Crescem casos de conjuntivite no CE

INFLAMAÇÃO

Olhos vermelhos e lacrimejantes, pálpebras inchadas, coceira, sensação de areia ou de ciscos. Os sintomas podem ser distintos em cada caso, mas, em geral, são estas as manifestações em pacientes que estão com conjuntivite. A inflamação da membrana transparente que reveste a parte da frente do globo ocular e o interior das pálpebras é uma doença sazonal. No atual período, considerado de estiagem, a previsão é de aumento dos casos no Ceará.

Neste ano, o Hospital de Olhos Leiria de Andrade atendeu pelo Sistema Único de Saúde (SUS), em média, mil casos por mês, de acordo com o presidente da Sociedade Cearense de Oftalmologia (SCO), Nilton Andrade Junior, que explica que a conjuntivite pode ser de vários tipos - alérgica, química, viral ou bacteriana - porém, os casos mais recorrentes e considerados infecciosos são os relacionados a vírus e bactérias.

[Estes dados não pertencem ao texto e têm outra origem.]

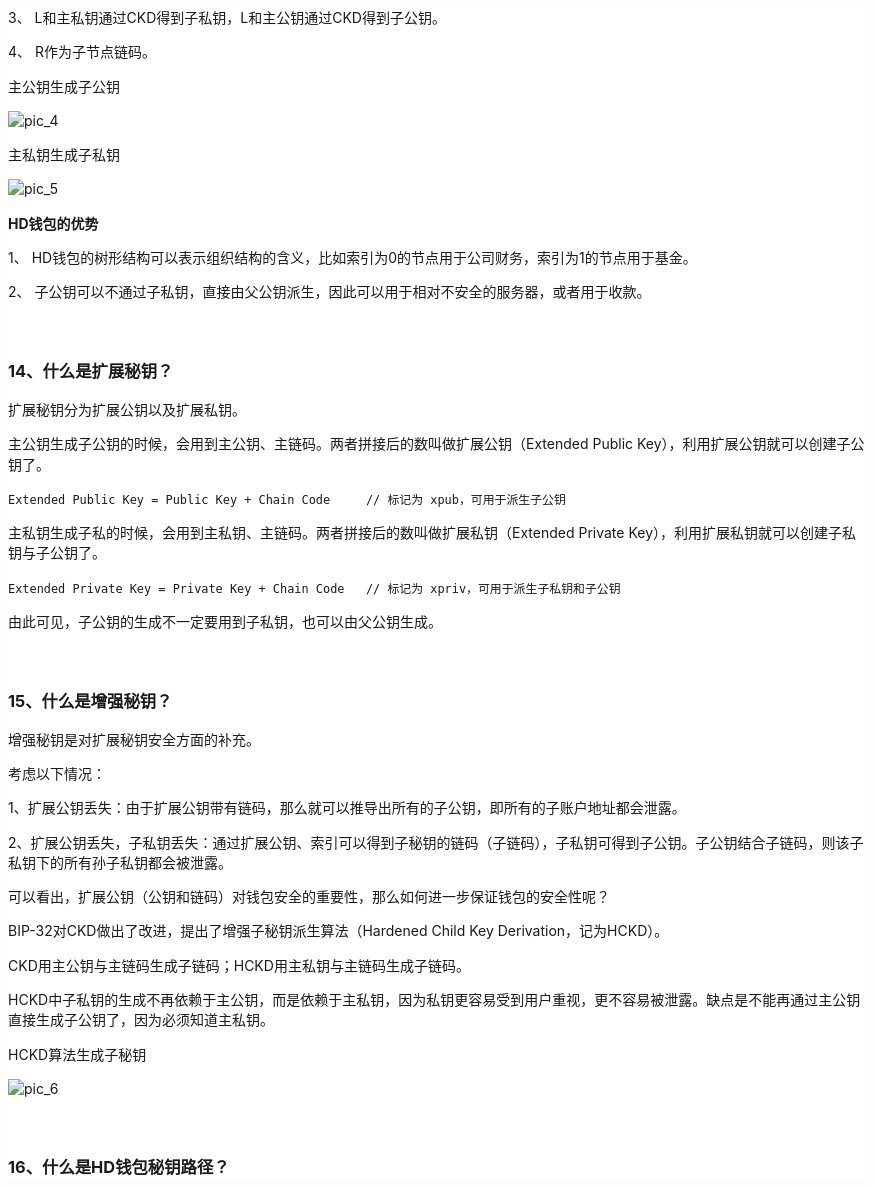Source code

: 3、 L和主私钥通过CKD得到子私钥，L和主公钥通过CKD得到子公钥。

4、 R作为子节点链码。

主公钥生成子公钥

![pic_4](https://github.com/NoharaHiroshi/ethereum-manual/blob/master/img/img_4.png)

主私钥生成子私钥

![pic_5](https://github.com/NoharaHiroshi/ethereum-manual/blob/master/img/img_5.png)

**HD钱包的优势**

1、 HD钱包的树形结构可以表示组织结构的含义，比如索引为0的节点用于公司财务，索引为1的节点用于基金。

2、 子公钥可以不通过子私钥，直接由父公钥派生，因此可以用于相对不安全的服务器，或者用于收款。

<br/>

### 14、什么是扩展秘钥？ ###

扩展秘钥分为扩展公钥以及扩展私钥。

主公钥生成子公钥的时候，会用到主公钥、主链码。两者拼接后的数叫做扩展公钥（Extended Public Key），利用扩展公钥就可以创建子公钥了。

    Extended Public Key = Public Key + Chain Code     // 标记为 xpub，可用于派生子公钥
    
主私钥生成子私的时候，会用到主私钥、主链码。两者拼接后的数叫做扩展私钥（Extended Private Key），利用扩展私钥就可以创建子私钥与子公钥了。

    Extended Private Key = Private Key + Chain Code   // 标记为 xpriv，可用于派生子私钥和子公钥
   
由此可见，子公钥的生成不一定要用到子私钥，也可以由父公钥生成。

<br/>

### 15、什么是增强秘钥？ ###

增强秘钥是对扩展秘钥安全方面的补充。

考虑以下情况：

1、扩展公钥丢失：由于扩展公钥带有链码，那么就可以推导出所有的子公钥，即所有的子账户地址都会泄露。

2、扩展公钥丢失，子私钥丢失：通过扩展公钥、索引可以得到子秘钥的链码（子链码），子私钥可得到子公钥。子公钥结合子链码，则该子私钥下的所有孙子私钥都会被泄露。

可以看出，扩展公钥（公钥和链码）对钱包安全的重要性，那么如何进一步保证钱包的安全性呢？

BIP-32对CKD做出了改进，提出了增强子秘钥派生算法（Hardened Child Key Derivation，记为HCKD）。

CKD用主公钥与主链码生成子链码；HCKD用主私钥与主链码生成子链码。

HCKD中子私钥的生成不再依赖于主公钥，而是依赖于主私钥，因为私钥更容易受到用户重视，更不容易被泄露。缺点是不能再通过主公钥直接生成子公钥了，因为必须知道主私钥。

HCKD算法生成子秘钥

![pic_6](https://github.com/NoharaHiroshi/ethereum-manual/blob/master/img/img_6.jpg)

<br/>

### 16、什么是HD钱包秘钥路径？ ###
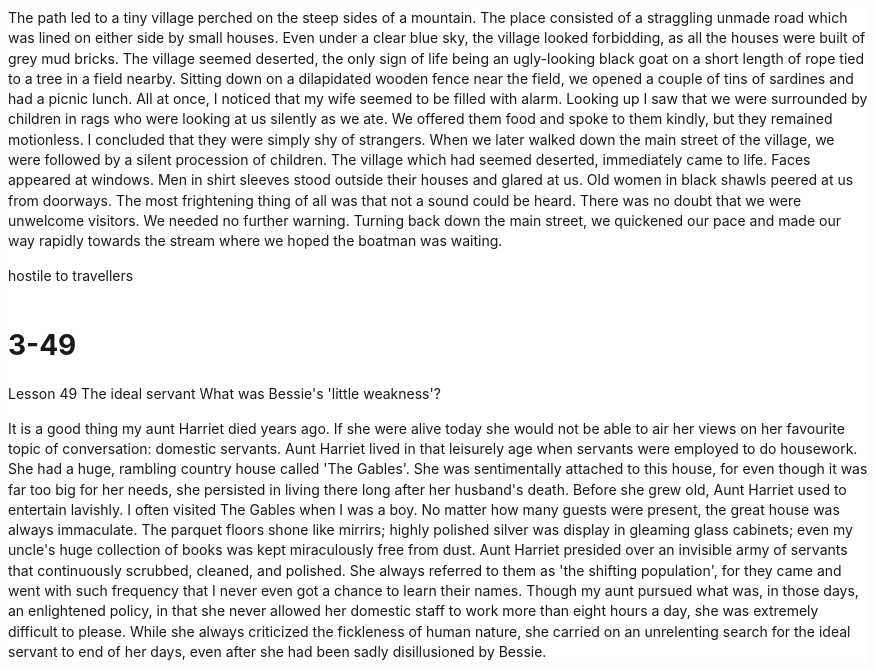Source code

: The path led to a tiny village perched on the steep sides of a mountain.
The place consisted of a straggling unmade road which was lined on either side by small houses.
Even under a clear blue sky, the village looked forbidding, as all the houses were built of grey mud bricks.
The village seemed deserted, the only sign of life being an ugly-looking black goat on a short length of rope tied to a tree in a field nearby.
Sitting down on a dilapidated wooden fence near the field, we opened a couple of tins of sardines and had a picnic lunch.
All at once, I noticed that my wife seemed to be filled with alarm.
Looking up I saw that we were surrounded by children in rags who were looking at us silently as we ate.
We offered them food and spoke to them kindly, but they remained motionless.
I concluded that they were simply shy of strangers.
When we later walked down the main street of the village, we were followed by a silent procession of children.
The village which had seemed deserted, immediately came to life.
Faces appeared at windows.
Men in shirt sleeves stood outside their houses and glared at us.
Old women in black shawls peered at us from doorways.
The most frightening thing of all was that not a sound could be heard.
There was no doubt that we were unwelcome visitors.
We needed no further warning.
Turning back down the main street, we quickened our pace and made our way rapidly towards the stream where we hoped the boatman was waiting.

hostile to travellers

# 3-49
Lesson 49 The ideal servant
What was Bessie's 'little weakness'?

It is a good thing my aunt Harriet died years ago.
If she were alive today she would not be able to air her views on her favourite topic of conversation: domestic servants.
Aunt Harriet lived in that leisurely age when servants were employed to do housework.
She had a huge, rambling country house called 'The Gables'.
She was sentimentally attached to this house, for even though it was far too big for her needs, she persisted in living there long after her husband's death.
Before she grew old, Aunt Harriet used to entertain lavishly.
I often visited The Gables when I was a boy.
No matter how many guests were present, the great house was always immaculate.
The parquet floors shone like mirrirs; highly polished silver was display in gleaming glass cabinets; even my uncle's huge collection of books was kept miraculously free from dust.
Aunt Harriet presided over an invisible army of servants that continuously scrubbed, cleaned, and polished.
She always referred to them as 'the shifting population', for they came and went with such frequency that I never even got a chance to learn their names.
Though my aunt pursued what was, in those days, an enlightened policy, in that she never allowed her domestic staff to work more than eight hours a day, she was extremely difficult to please.
While she always criticized the fickleness of human nature, she carried on an unrelenting search for the ideal servant to end of her days, even after she had been sadly disillusioned by Bessie.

Nos dois primeiros casos, a reação alérgica pode ser a poluentes ou substâncias irritantes, como fumaça, cloro de piscinas, produtos de limpeza, dentre outros. Já nas situações causadas por vírus e bactérias, a doença pode ser transmitida. Conforme o oftalmologista, a conjuntivite viral é geralmente mais transmissível e menos agressiva. Já a bacteriana é mais intensa, mas tem menor potencial de transmissão.

De acordo com ele, "a doença está muito relacionada às vias aéreas, portanto, o período de maior incidência coincide com épocas de maior casos de gripes". Embora possa ocorrer em qualquer período do ano, em geral, o surtos de conjuntivite são registrados na estação de chuvas - no Ceará durante a quadra chuvosa em março, abril e maio - e também em épocas muito secas, como o atual momento.

A inflamação pode afetar um ou os dois olhos e, segundo Nilton Andrade, a maioria dos surtos dura entre cinco e sete dias, sendo o período de maior risco de transmissão os quatro primeiros dias. Para que a irritação seja diagnosticada, a orientação é que o paciente procure um oftalmologista, que deve realizar exames clínicos para detectar a doença.

Nilton Andrade explica, também, que o tratamento varia conforme cada quadro, mas, em muitos casos, o procedimento a ser realizado é apenas o uso de compressas geladas e lubrificante ocular, prescrito pelo oftalmologista. Algumas situação carecem também do uso de antibiótico ou corticoides.

Ele ressalta, ainda, que algumas doenças sistêmicas estão ligadas a conjuntivite e em alguns casos extremos a inflamação pode se infiltrar na córnea e diminuir a visão do paciente. O oftalmologista acrescenta que, embora a pessoa tenha sido medicada para curar a inflamação, ela pode ter conjuntivite outras vezes na vida.

Prevenção

Para prevenir a conjuntivite, o médico orienta as pessoas a evitarem aglomerações, que as mãos sejam lavadas com frequência e que os pacientes evitem coçar o olhos e tocar objetos que serão usados por outras pessoas. Em situação de ocorrência da doença, é aconselhável também que as fronhas dos travesseiros do paciente sejam trocadas diariamente, enquanto perdurar a crise.

Na rede municipal de saúde de Fortaleza não há uma unidade de atendimento específico para casos de conjuntivite. Em se tratando de suspeita da inflamação, segundo informou a Secretaria Municipal de Saúde (SMS), pacientes podem procurar qualquer um dos postos de saúde da Capital para receberem orientações.